I've set mine to a fixed 4Gb now, I don't see that ever realistically being exceeded, ideally we'd just put everything in RAM with a system which has 16Gb because that it more than enough memory and RAM is significantly faster than even SSDs are, however some legacy apps which are causing pagefile writes deliberately are going to crash without it so it's just safer to have some nominal amount, I would stay away from pagefiles as small as 512-1024mb though, a few gigs is the safest trade off (my opinion only!).
 
Microsoft recommends having the pagefile set to system managed (includes XP).
 
To cover their ass because of stupid programming... If disabling it was an absolute no-no, then there wouldn't be a visible option to do so.
 
To cover their ass because of stupid programming... If disabling it was an absolute no-no, then there wouldn't be a visible option to do so.
Fantastic logic. Why aren't you chairman for all primary Linux operations?
 
even in vista there was a way to "disable it" but it was only to the end user, it was still there.

i would love to see someone do some benchmarks with and without a pagefile.. see if it really matters, or you can just leave it alone, shrink it to a reasonable size...
 
Fantastic logic. Why aren't you chairman for all primary Linux operations?

He should be. Most people that gripe about certain Windows functionality/non-functionality don't realize that some of their issues would be resolved by utilizing another OS and/or compiling everything within that alternate OS as they'd like.
 
I suggest you disable your the L2 cache on your CPU also. After all, L1 cache is faster! :rolleyes:

How many pagefile threads do there have to be? The pagefile is there for a reason. Every reputable site says to leave it there.
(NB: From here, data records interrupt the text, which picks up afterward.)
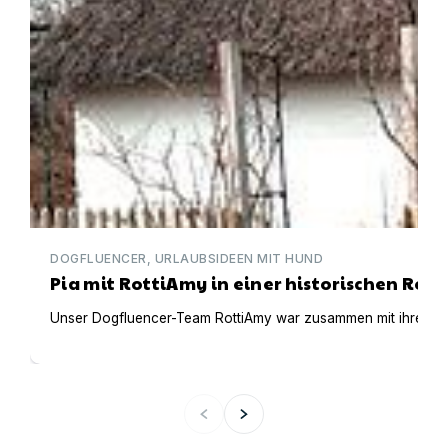
DOGFLUENCER, URLAUBSIDEEN MIT HUND
Pia mit RottiAmy in einer historischen Ree
Unser Dogfluencer-Team RottiAmy war zusammen mit ihren beid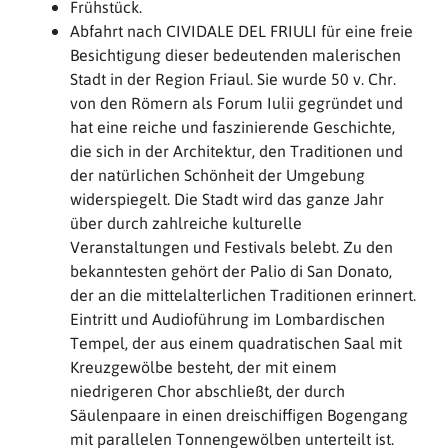
Frühstück.
Abfahrt nach CIVIDALE DEL FRIULI für eine freie
Besichtigung dieser bedeutenden malerischen
Stadt in der Region Friaul. Sie wurde 50 v. Chr.
von den Römern als Forum Iulii gegründet und
hat eine reiche und faszinierende Geschichte,
die sich in der Architektur, den Traditionen und
der natürlichen Schönheit der Umgebung
widerspiegelt. Die Stadt wird das ganze Jahr
über durch zahlreiche kulturelle
Veranstaltungen und Festivals belebt. Zu den
bekanntesten gehört der Palio di San Donato,
der an die mittelalterlichen Traditionen erinnert.
Eintritt und Audioführung im Lombardischen
Tempel, der aus einem quadratischen Saal mit
Kreuzgewölbe besteht, der mit einem
niedrigeren Chor abschließt, der durch
Säulenpaare in einen dreischiffigen Bogengang
mit parallelen Tonnengewölben unterteilt ist.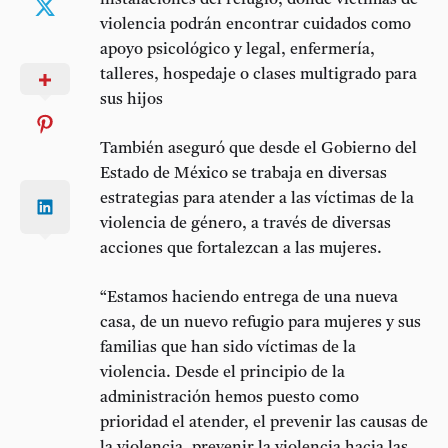
instalaciones del refugio, donde víctimas de
violencia podrán encontrar cuidados como
apoyo psicológico y legal, enfermería,
talleres, hospedaje o clases multigrado para
sus hijos
También aseguró que desde el Gobierno del
Estado de México se trabaja en diversas
estrategias para atender a las víctimas de la
violencia de género, a través de diversas
acciones que fortalezcan a las mujeres.
“Estamos haciendo entrega de una nueva
casa, de un nuevo refugio para mujeres y sus
familias que han sido víctimas de la
violencia. Desde el principio de la
administración hemos puesto como
prioridad el atender, el prevenir las causas de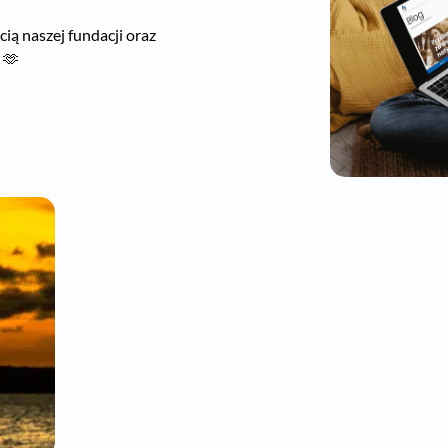
ią naszej fundacji oraz
 🫶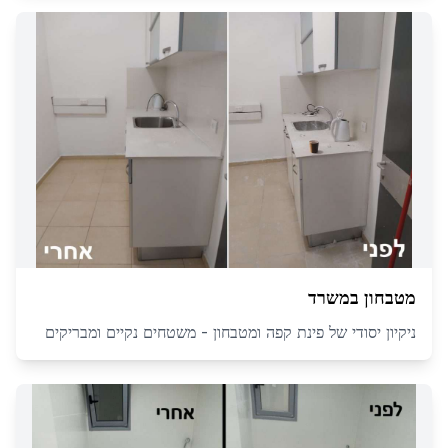
מטבחון במשרד
ניקיון יסודי של פינת קפה ומטבחון - משטחים נקיים ומבריקים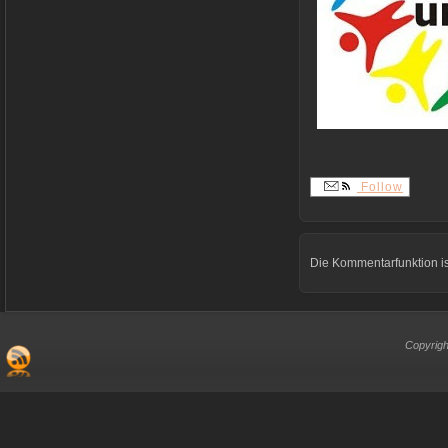
Follow
Die Kommentarfunktion is
Copyrigh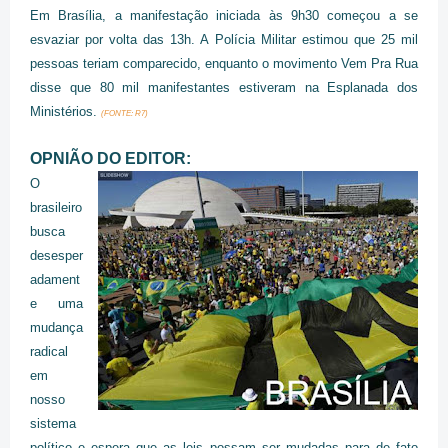
Em Brasília, a manifestação iniciada às 9h30 começou a se
esvaziar por volta das 13h. A Polícia Militar estimou que 25 mil
pessoas teriam comparecido, enquanto o movimento Vem Pra Rua
disse que 80 mil manifestantes estiveram na Esplanada dos
Ministérios.
(FONTE: R7)
OPNIÃO DO EDITOR:
O
brasileiro
busca
desesper
adament
e uma
mudança
radical
em
nosso
sistema
político e espera que as leis possam ser mudadas para de fato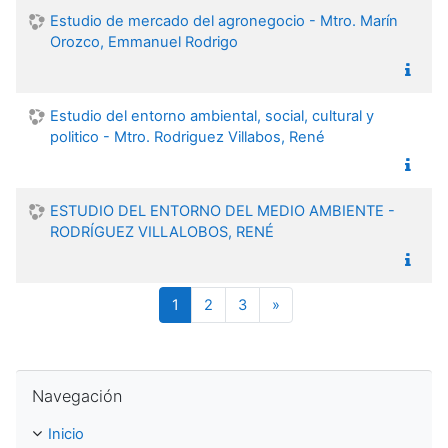
Estudio de mercado del agronegocio - Mtro. Marín
Orozco, Emmanuel Rodrigo
Estudio del entorno ambiental, social, cultural y
politico - Mtro. Rodriguez Villabos, René
ESTUDIO DEL ENTORNO DEL MEDIO AMBIENTE -
RODRÍGUEZ VILLALOBOS, RENÉ
(actual)
Página siguiente
1
2
3
»
Omitir Navegación
Navegación
Inicio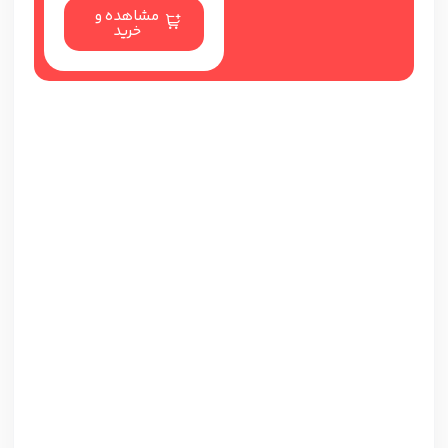
مشاهده و
خرید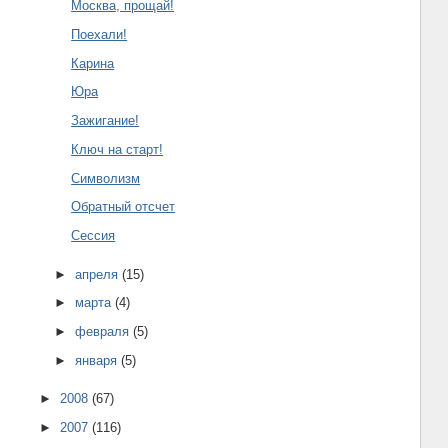
Москва, прощай!
Поехали!
Карина
Юра
Зажигание!
Ключ на старт!
Символизм
Обратный отсчет
Сессия
►
апреля
(15)
►
марта
(4)
►
февраля
(5)
►
января
(5)
►
2008
(67)
►
2007
(116)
Anyone that has taken a computer programming class understands that programs allocate memory even if nothing is using it. This kind of allocated memory is something that, for example, the pagefile can handle. There's a lot more reasons.

The biggest reason is, simply, it doesn't improve performance. There have been several benchmarking tests (I used to point some folks to an extensive test on anandtech during the Pentium 3 era). There's never been a demonstrated improvement in performance more than the standard error, and oftentimes, plenty of cons.
 
Oh, so I guess it's just my imagination that programs allocate more memory as they open more things :rolleyes:

Disabling it, there are no cons for me, and would be none for plenty of people. It's simply not needed for most people with plenty of RAM. I'm sorry you're one of those people who stick with puny amounts of RAM because it doesn't matter because you think swap space on disk is all you need.
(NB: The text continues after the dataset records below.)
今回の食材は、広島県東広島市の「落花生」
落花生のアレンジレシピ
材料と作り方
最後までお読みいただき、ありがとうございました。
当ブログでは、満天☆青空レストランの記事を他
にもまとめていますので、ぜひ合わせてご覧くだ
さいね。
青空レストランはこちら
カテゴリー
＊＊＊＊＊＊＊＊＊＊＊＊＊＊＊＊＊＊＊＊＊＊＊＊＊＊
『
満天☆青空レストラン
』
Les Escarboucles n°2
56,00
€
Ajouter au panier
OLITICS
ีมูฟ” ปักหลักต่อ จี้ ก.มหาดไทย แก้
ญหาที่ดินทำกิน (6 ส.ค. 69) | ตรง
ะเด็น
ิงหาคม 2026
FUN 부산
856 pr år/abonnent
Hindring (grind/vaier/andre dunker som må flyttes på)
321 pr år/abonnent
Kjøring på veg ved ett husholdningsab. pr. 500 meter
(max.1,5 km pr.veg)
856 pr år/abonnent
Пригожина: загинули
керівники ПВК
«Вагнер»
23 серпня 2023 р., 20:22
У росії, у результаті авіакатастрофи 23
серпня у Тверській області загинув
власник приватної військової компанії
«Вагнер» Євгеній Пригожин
Where did I claim it improves performance? Just another sheep who thinks inside a box and resorts to fabrication to try to win an argument.
 
Oh, so I guess it's just my imagination that programs allocate more memory as they open more things :rolleyes:

Disabling it, there are no cons for me, and would be none for plenty of people. It's simply not needed for most people with plenty of RAM. I'm sorry you're one of those people who stick with puny amounts of RAM because it doesn't matter because you think swap space on disk is all you need.

Where did I claim it improves performance? Just another sheep who thinks inside a box and resorts to fabrication to try to win an argument.

What is plenty of ram? Is it 2GB? 4GB? 16GB? 2 TB? The pagefile does more than just be used as swap space. Have you taken one single Operating System or Computer Organization class?

This posting is provided "AS IS" with no warranties, and confers no rights.